Look through the lines below, find those with the word "Sutphin", and copy them.

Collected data
*** Begin section ***
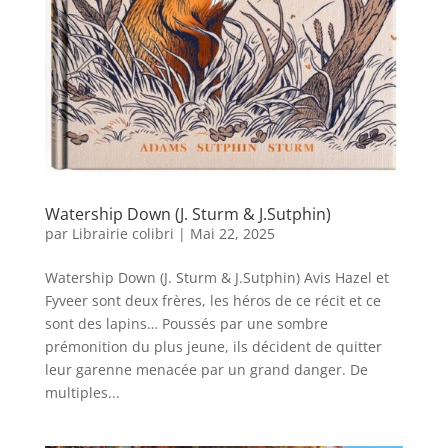
Watership Down (J. Sturm & J.Sutphin)
par
Librairie colibri
|
Mai 22, 2025
Watership Down (J. Sturm & J.Sutphin) Avis Hazel et
Fyveer sont deux frères, les héros de ce récit et ce
sont des lapins… Poussés par une sombre
prémonition du plus jeune, ils décident de quitter
leur garenne menacée par un grand danger. De
multiples...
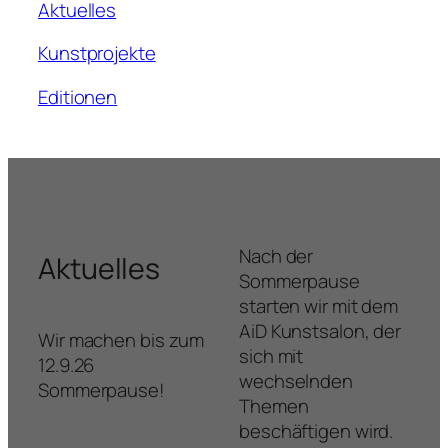
Aktuelles
Kunstprojekte
Editionen
Nach der
Aktuelles
Sommerpause
starten wir mit dem
AiD Kunstsalon, der
Wir machen bis zum
sich mit
12.9.26
wechselnden
Sommerpause!
Themen
beschäftigen wird.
*** End section ***
-- RESPONSE --
Watership Down (J. Sturm & J.Sutphin)
Watership Down (J. Sturm & J.Sutphin) Avis Hazel et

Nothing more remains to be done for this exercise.